Она спала, раскинувшись под жарким одеялом, и он увидел лишь золотистое ее, округло-точеное колено, отблескивающее упругой кожей.
Он закрыл глаза и улыбнулся в смущении — так близко и так таинственно тихо спала чужая женщина, выпростав из-под стеганого одеяла ногу и не подозревая, что ее может увидеть он, вернувшийся из леса в неурочный час.

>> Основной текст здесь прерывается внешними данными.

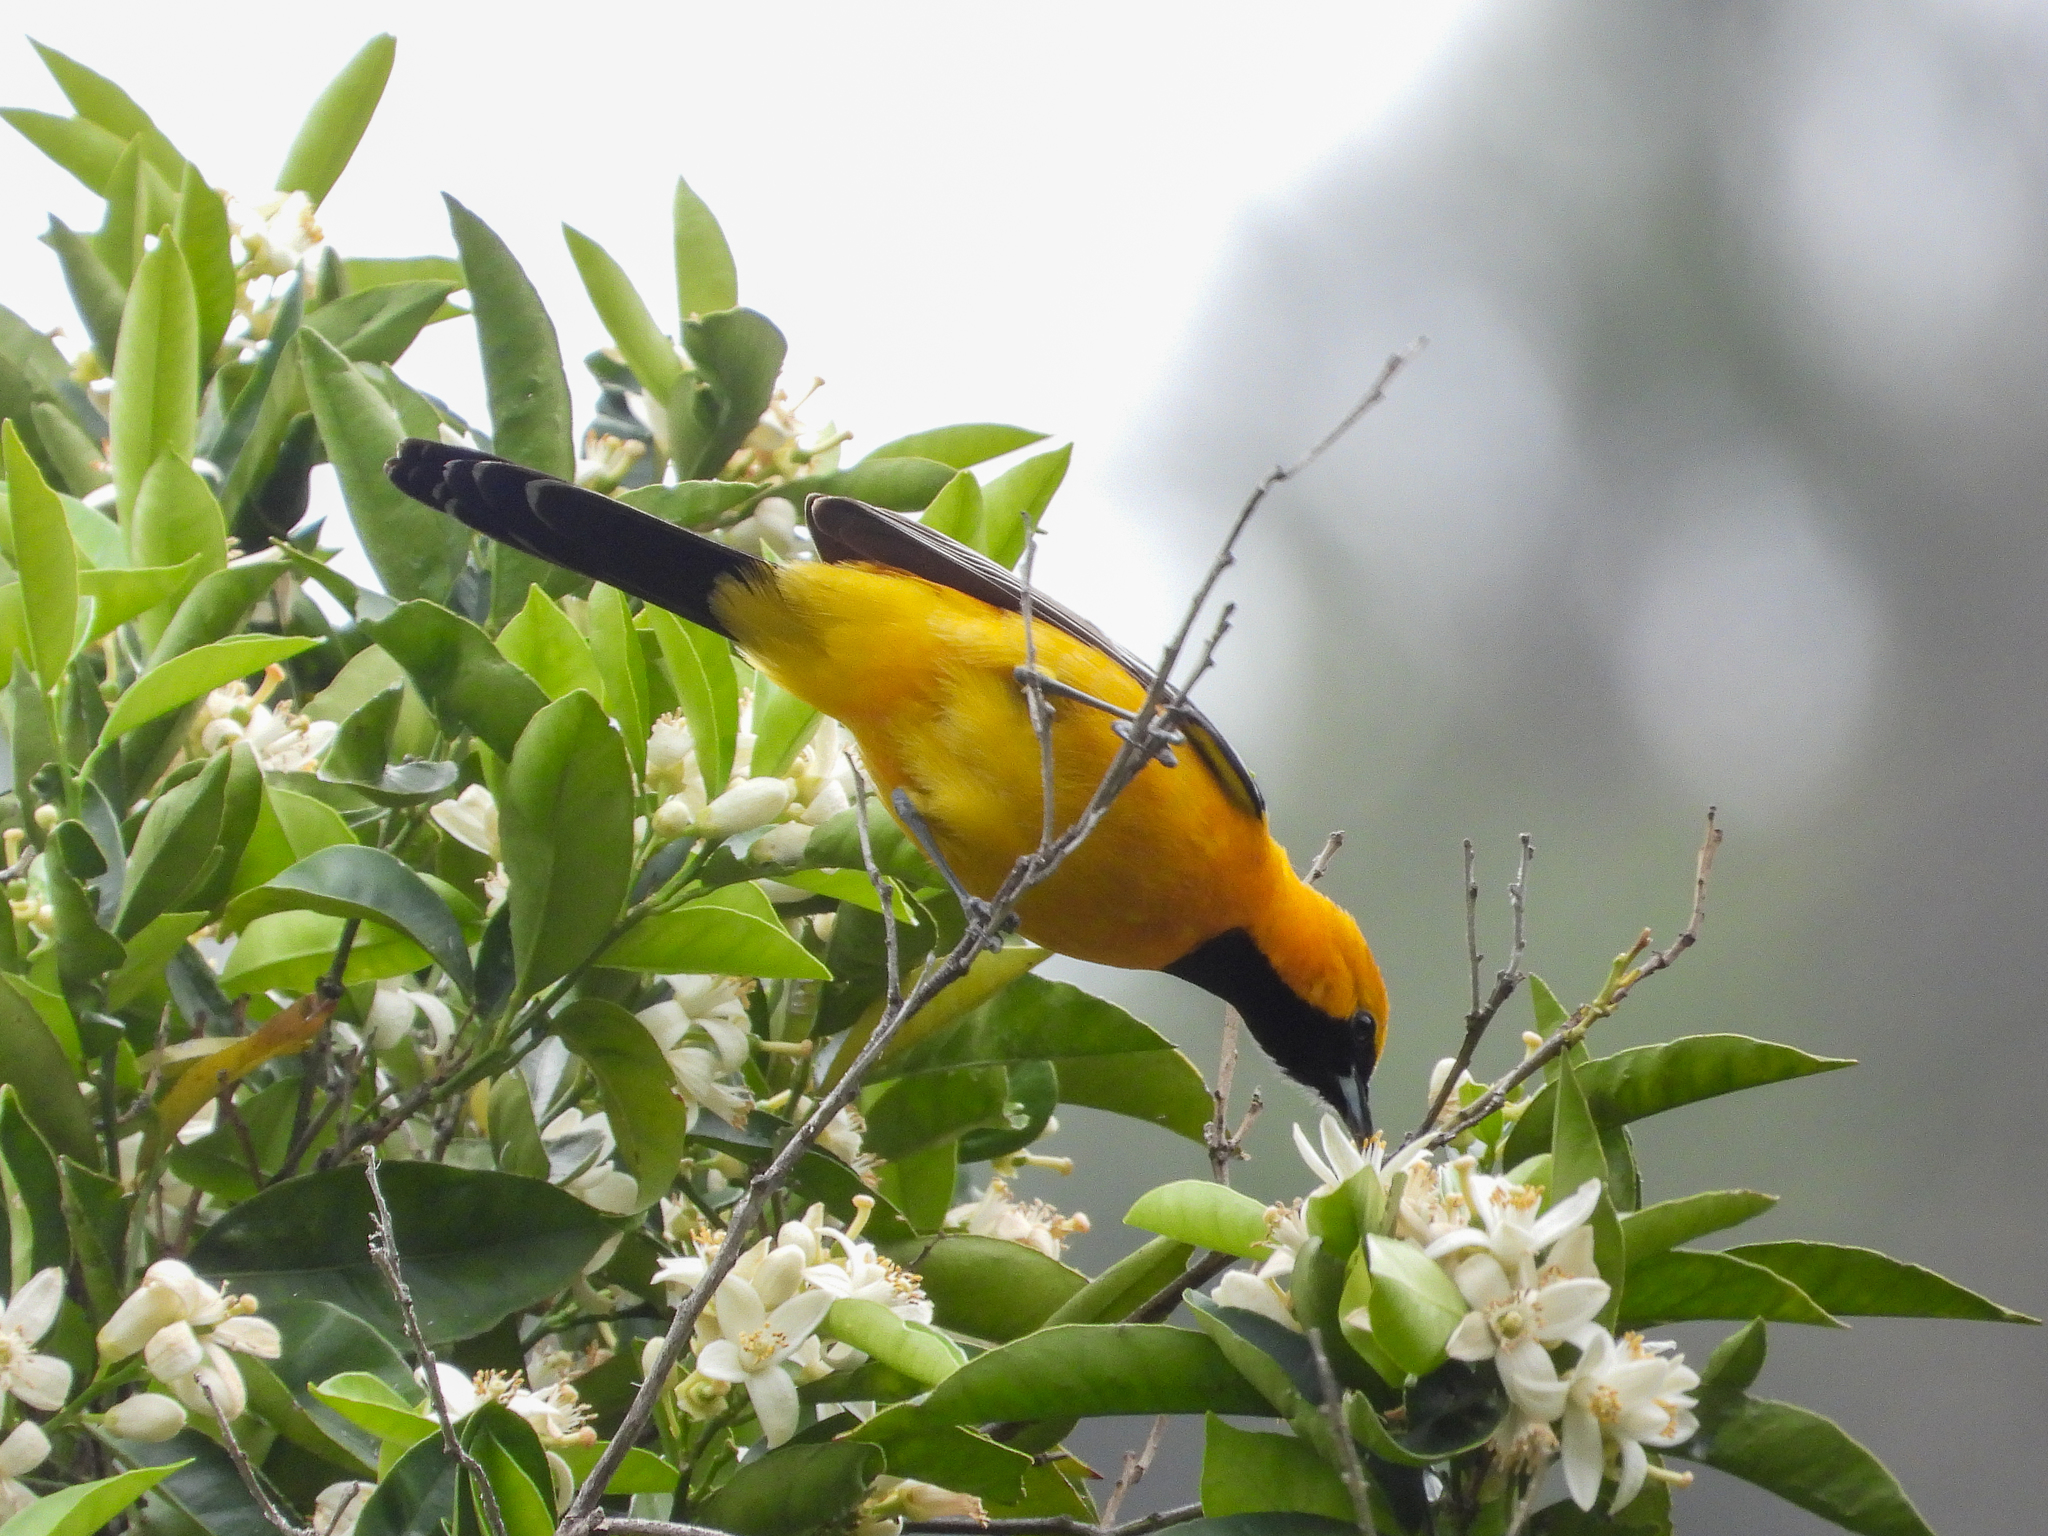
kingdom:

Все смешалось в его сознании, все чувства пришли опять в смятение, и он, не понимая, для чего ему все это нужно: ехать за тридевять земель, жечь бензин, рисковать на обгонах, торопиться, чтобы залезть в грязную тележку и трястись по бездорожью, а потом стрелять и ранить вальдшнепа, прилетевшего в эти гиблые леса с юга, тащиться по тяжелому полю в мертвую деревню, освещать фонариком нищету разоренного дома, наткнуться взглядом на ручную поделку ушедших из жизни людей, увидеть в ней что-то важное для души, а после всего этого лежать на продавленном, скрипучем матрасе, пропахшем чужим потом, слышать спорящих за стенкой товарищей и в радостном удивлении смотреть краешком глаза на обнаженное колено спящей женщины, которую он не успел даже рассмотреть как следует днем, — не понимая, для чего все это нужно ему, он между тем чувствовал, что запомнит теперь на всю жизнь эту странную ночь с томящими душу подробностями, с ее запахами, звуками, страданиями, радостями, сомнениями, которые вплетались в эту ночь как неотъемлемые ее части, и что никогда он уже не спутает эту ночь с другими ночами и зорями… Он чувствовал, что именно эта ночь была очень нужна ему в жизни: ночь с убитым вальдшнепом, с деревянной рогулькой, называющейся пальцем, и с этой ничего не подозревающей, крепко спящей за ситцевыми занавесками женщиной, недавно родившей девочку с плавающими голубыми глазами.
Зачем?
Он еще раз хотел взглянуть на спящую женщину, но глаза его уже так тяжело и плотно закрылись, что он никак не мог справиться с ними, — улыбка пробежала по всему телу, и он в счастливом и блаженном неведении удивленно провалился в сои.
Без шума и пыли
Вялая улыбка брезжит на его измученном неземной уже заботой лице. Улыбается он чему-то очень далекому и нереальному — так далек и нереален женский голосок в телефонной трубке, дрожащей в его руке, обтянутой сухой пятнистой кожей.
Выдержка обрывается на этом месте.